2012 NFL Week 2 Review, Analysis: Patriots, Chiefs, Bills, Falcons, Eagles, Buccaneers and More
Are the Patriots a sneakily terrible team with no direction that will be lucky to win 4 games?
Nah, they just sucked offensively on Sunday. Defensively, they were actually pretty good. 10 of Arizona’s points were due to a bad Brady interception on the Pats’ first drive and a blocked punt, after which the Cardinals took over on the Pats’ 2-yard line. The defense isn’t at fault there. In fact, the defense had only one real lapse, when Kevin Kolb somehow engineered a big, long fourth quarter drive that ended with him sneaking it in for a touchdown. Other than that one drive, though, it was the second consecutive solid effort from the defense.
The offense’s problems were four-fold (is that a word?) in my eyes.
1. They were unprepared for the Hernandez injury.
As crazy as that sounds for a Bill Belichick-coached team, I don’t really how see how anyone could dispute that. As soon as Hernandez went out, the offense looked like it was stuck in quicksand. I’m sure Belichick himself had considered the possibility of the team playing without a star player – guys get hurt all the time – but it looked like the players themselves were a little shell-shocked. It was almost as if they didn’t believe they could move the ball without one of their weapons.
Now, with a week of preparation sans Hernandez and Belichick treating them like dog you-know-what in practice, that shouldn’t be a problem this week. Unpreparedness would figure to be the last thing that plague Brady and co. going forward. Plus, they added Kellen Winslow to take Hernandez’s spot while Hernandez is hurt, which should allow the team to be comfortable in the sets it wants to run.
The Patriots like playing two tight ends, two wide receivers and one running back. When Hernandez got hurt, they couldn’t do it. With Winslow on the team, they can again. So yes, it was amateurish that the team looked so wide-eyed because of the injury to one player. But a sign of things to come? I doubt it.
2. They were focused on reps in the running game
The Patriots are aware, now, after two Super Bowl losses and a regular inability to come through with big-time offensive production in big playoff games over a five-year stretch, that they have to be able to run the ball on some level. They can pass all the want, and that’s great, but there are times when teams are good enough to take away the passing. You need to be able to do the other thing.
Arizona wasn’t one of those teams that is good enough to take away the passing, in my opinion, but the Patriots put a premium on getting themselves prepared for the future rather than going out there and putting up 35 on the Cardinals and sauntering away with a victory. They wanted to win – don’t get me wrong – but they thought they could win while also working on the things they need to get better at as the season progresses. It’s one thing to win the game, but it’s almost for naught if you win and there’s no actual improvement. Going through the motions doesn’t do the team any good, except in the standings. If they figure they’ll be there at the end, which I’m sure they do, they figure they can afford to go off the most lucrative points-scoring path for a game as a way to solidify their offense down the line.
Steven Ridley has 39 carries through two games, and that’s a lot for a Patriots running back. It’s not just because he’s good that they’re running him so often.

_ _ _ _

Directive 1:
Turn the entries from the line containing "pose: elev=87.6 azim=297.1" through the end of the entries into a numbered list, omitting blank lines and the pictures.
The entries that follow are unrelated to the NFL review above.

Record list:
_ _ _ _

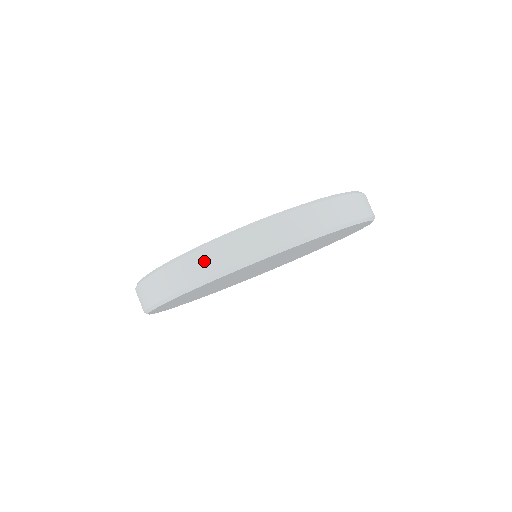
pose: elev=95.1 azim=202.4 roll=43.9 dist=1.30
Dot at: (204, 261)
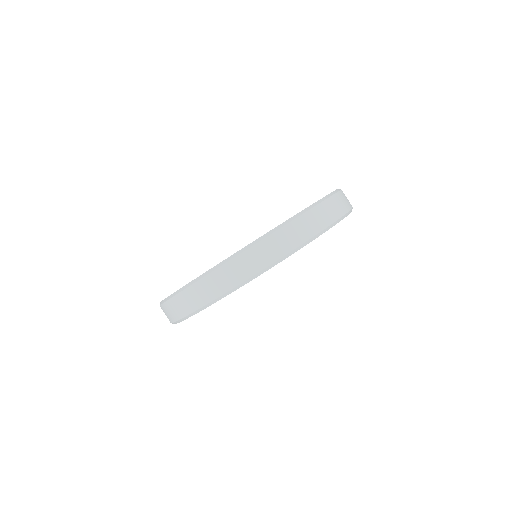
Dot at: (194, 295)
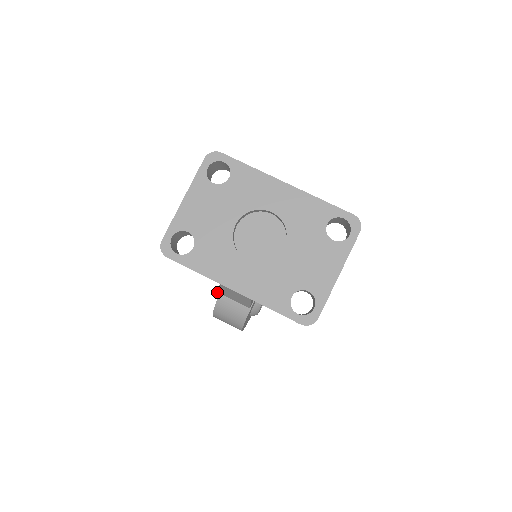
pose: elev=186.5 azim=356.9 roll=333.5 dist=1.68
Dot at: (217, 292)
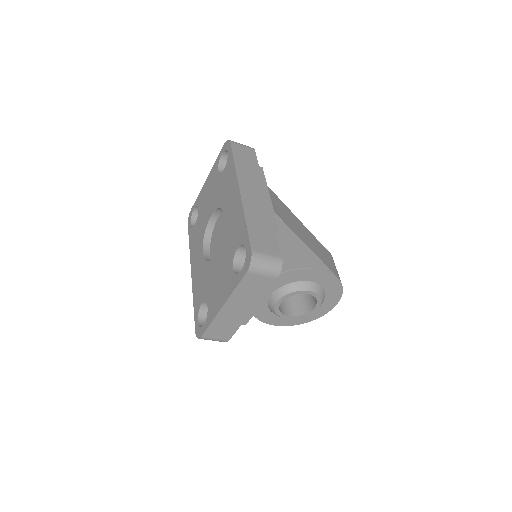
Dot at: occluded
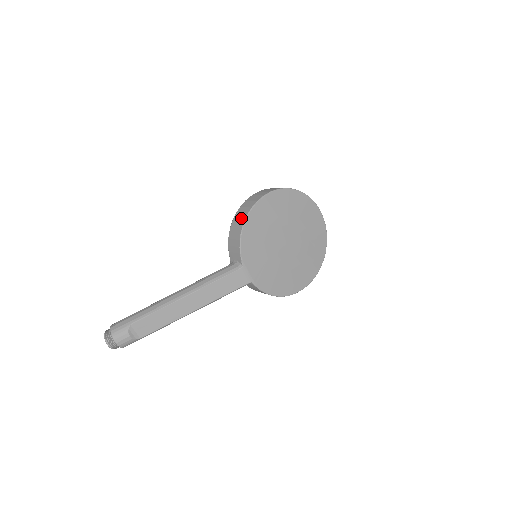
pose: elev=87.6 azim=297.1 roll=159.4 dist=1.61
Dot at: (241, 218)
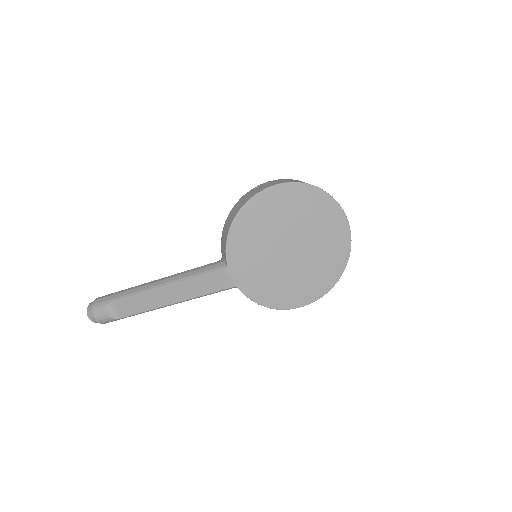
Dot at: (235, 211)
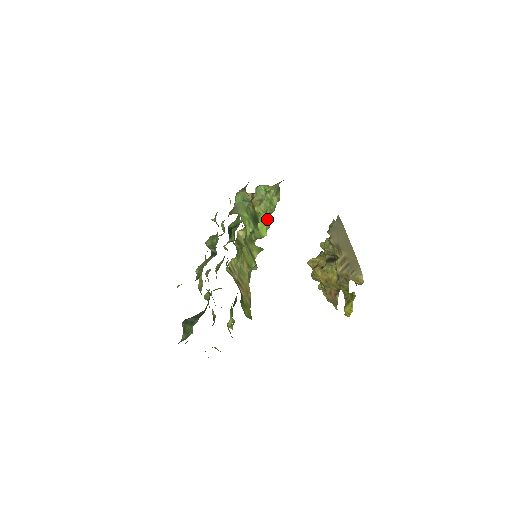
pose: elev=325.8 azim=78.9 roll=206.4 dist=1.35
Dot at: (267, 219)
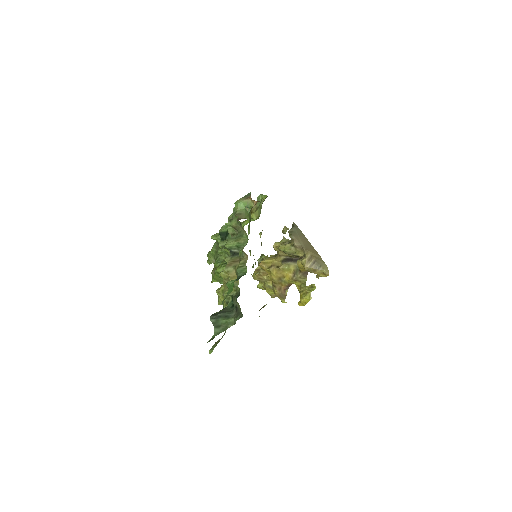
Dot at: occluded
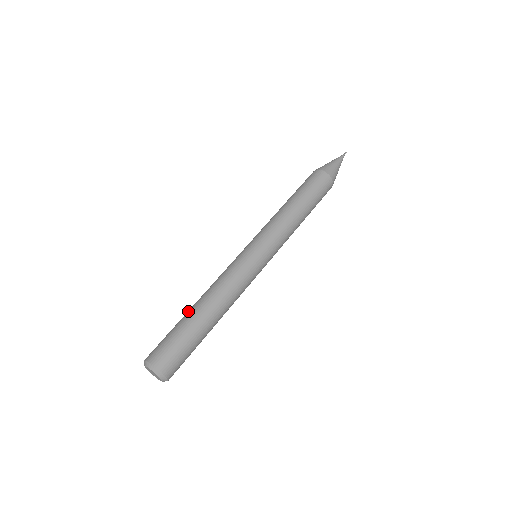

_ _ _ _

Directive 2:
Which player does the NFL review say the Patriots added to take Hernandez's spot while he is hurt?

Complete answer 1:
1. pose: elev=87.6 azim=297.1 roll=159.4 dist=1.61
2. Dot at: (241, 218)
3. Dot at: (235, 211)
4. pose: elev=325.8 azim=78.9 roll=206.4 dist=1.35
5. Dot at: (267, 219)
6. Dot at: occluded

Complete answer 2:
Kellen Winslow